◆ REQUIREMENT: Copy word for word the part of the passage about Menolly that begins at the words "McCaffrey has skillfully" and ends after the words "her own good.".

◆ SELECTED EXTRACT:
McCaffrey has skillfully set the stage for the drama of Menolly's quest for selfhood. As in many fairy tales, the protagonist is an adolescent and an outsider, “powerless, scorned” (Heilbrun 146). Although she is “animal-loving, kind, generous, affectionate” and hardworking, Menolly is “again and again rejected” by most of the people she cares about. As she herself acknowledges sadly to her mentor and friend, old Petiron, in Pernese society it is a long-established custom that “women can't be harpers” (4). No wonder then that Yanus and Mavi view Menolly's music as a form of stubborn rebellion that must be quelled for her own good.
In spite of custom and parental opposition, however, Petiron has such faith in his student's outstanding abilities that he makes a secret plan to ensure her future as a musician, sending a message to the powerful and respected Masterharper Robinson along with two of Menolly's original compositions. Unfortunately, Petiron dies before he receives a reply, and fourteen-year-old Menolly is left without an ally strong enough to counter her parents' determination to suppress their daughter's “distressing tendency toward tune-making” (10). They allow her to sing her teacher's Deathsong only because she is the sole person with the musical skill to properly honor the old Harper. They further decide to allow her to temporarily instruct the youngsters of the Hold in the basic Teaching Ballads through which the traditions of Pern are passed down. But she is warned, “Behave yourself while you stand in a man's place. No tuning!” (11). Meanwhile, they anxiously wait for Masterharper Robinton to send them a new male teacher from Harper Hall.

(Spatial relationship records)
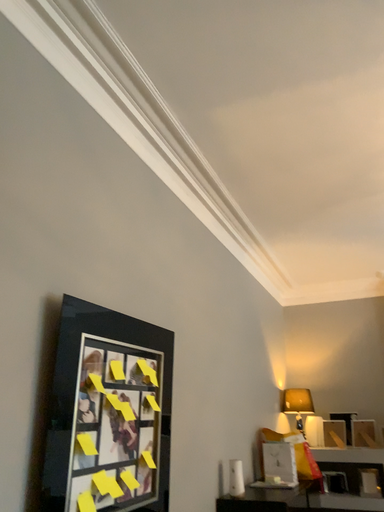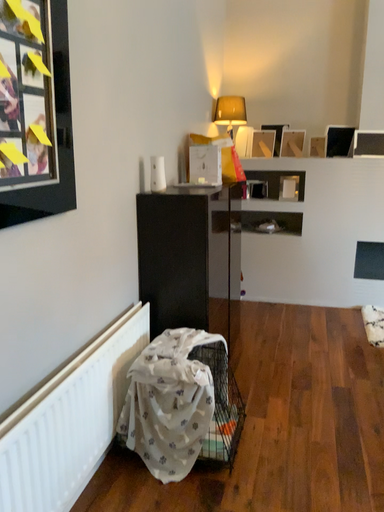
Question: Which way did the camera rotate in the video?

Choices:
 (A) rotated downward
 (B) rotated upward

Answer: (A)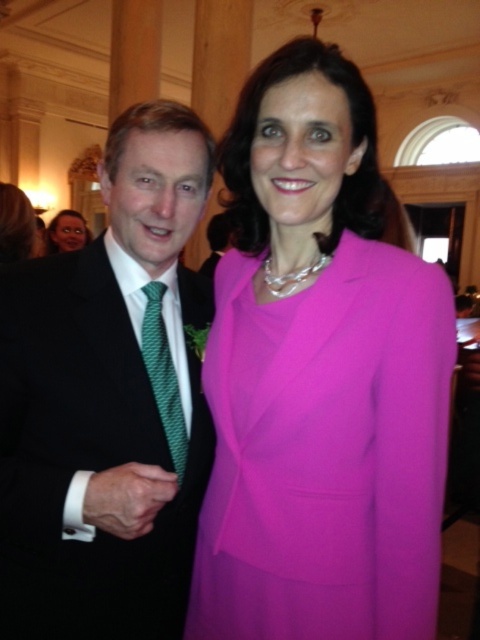
Based on the photo, can you confirm if matte pink suit at center is thinner than green textured tie at left?

No, matte pink suit at center is not thinner than green textured tie at left.

Does matte pink suit at center have a lesser height compared to green textured tie at left?

No, matte pink suit at center is not shorter than green textured tie at left.

Who is more distant from viewer, (268, 216) or (151, 348)?

The point (268, 216) is behind.

I want to click on matte pink suit at center, so click(320, 376).

Is matte black suit at left closer to camera compared to green textured tie at left?

Yes.

Is point (178, 474) positioned before point (158, 332)?

Yes, it is.

Identify the location of matte black suit at left. The image size is (480, 640). (108, 403).

Who is shorter, matte pink suit at center or matte black suit at left?

With less height is matte black suit at left.

Between matte pink suit at center and matte black suit at left, which one is positioned lower?

matte black suit at left is below.

Does point (287, 99) lie behind point (189, 157)?

No, (287, 99) is closer to viewer.

This screenshot has height=640, width=480. In order to click on matte pink suit at center in this screenshot , I will do `click(320, 376)`.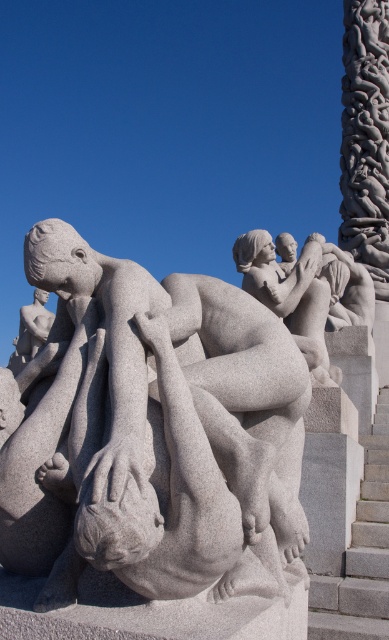
Question: Can you confirm if gray granite sculpture at center is positioned to the left of gray stone stairs at right?

Choices:
 (A) no
 (B) yes

Answer: (B)

Question: Which of the following is the farthest from the observer?

Choices:
 (A) (10, 451)
 (B) (308, 611)

Answer: (B)

Question: Which object is farther from the camera taking this photo?

Choices:
 (A) gray stone stairs at right
 (B) gray granite sculpture at center

Answer: (A)

Question: Is gray granite sculpture at center thinner than gray stone stairs at right?

Choices:
 (A) yes
 (B) no

Answer: (A)

Question: Does gray granite sculpture at center come behind gray stone stairs at right?

Choices:
 (A) no
 (B) yes

Answer: (A)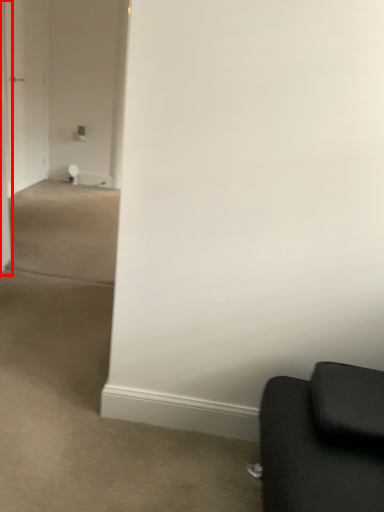
Question: From the image's perspective, what is the correct spatial relationship of door (annotated by the red box) in relation to glass door?

Choices:
 (A) above
 (B) below

Answer: (B)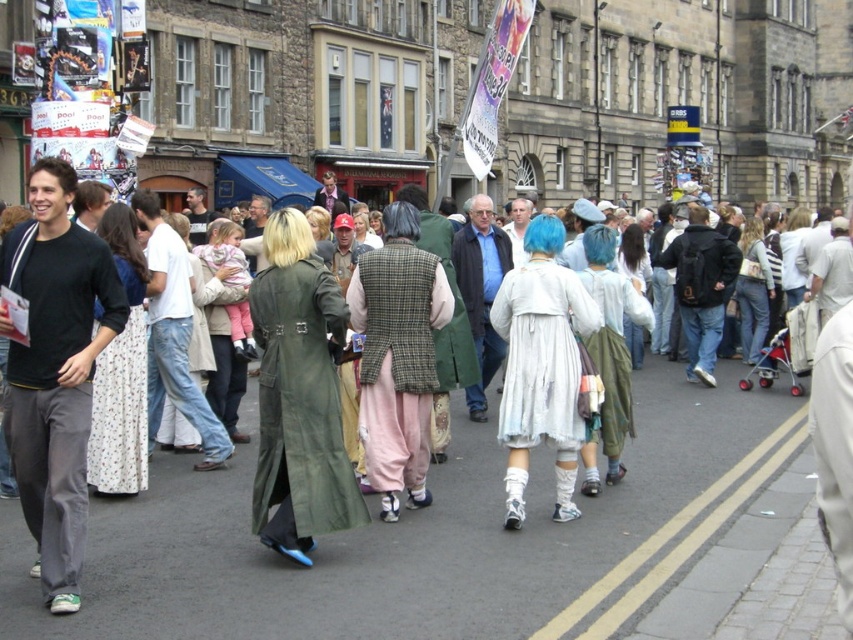
You are a photographer standing on the street and want to take a photo of both the matte green coat at center and the green matte coat at center. Which one will appear larger in the photo?

The matte green coat at center will appear larger in the photo because it is closer to the viewer than the green matte coat at center.

You are standing on the street and want to take a photo of both point (466, 253) and point (509, 236). Which point should you focus on first to ensure both are in focus?

You should focus on point (466, 253) first because it is closer to the camera than point (509, 236), ensuring both are within the depth of field.

You are a photographer trying to capture a shot of the matte green coat at center and the dark gray cotton pants at left. Based on their positions, which one is closer to the camera?

The matte green coat at center is below the dark gray cotton pants at left, meaning it is closer to the camera.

◆ CORRECT OUTPUT:
McCaffrey has skillfully set the stage for the drama of Menolly's quest for selfhood. As in many fairy tales, the protagonist is an adolescent and an outsider, “powerless, scorned” (Heilbrun 146). Although she is “animal-loving, kind, generous, affectionate” and hardworking, Menolly is “again and again rejected” by most of the people she cares about. As she herself acknowledges sadly to her mentor and friend, old Petiron, in Pernese society it is a long-established custom that “women can't be harpers” (4). No wonder then that Yanus and Mavi view Menolly's music as a form of stubborn rebellion that must be quelled for her own good.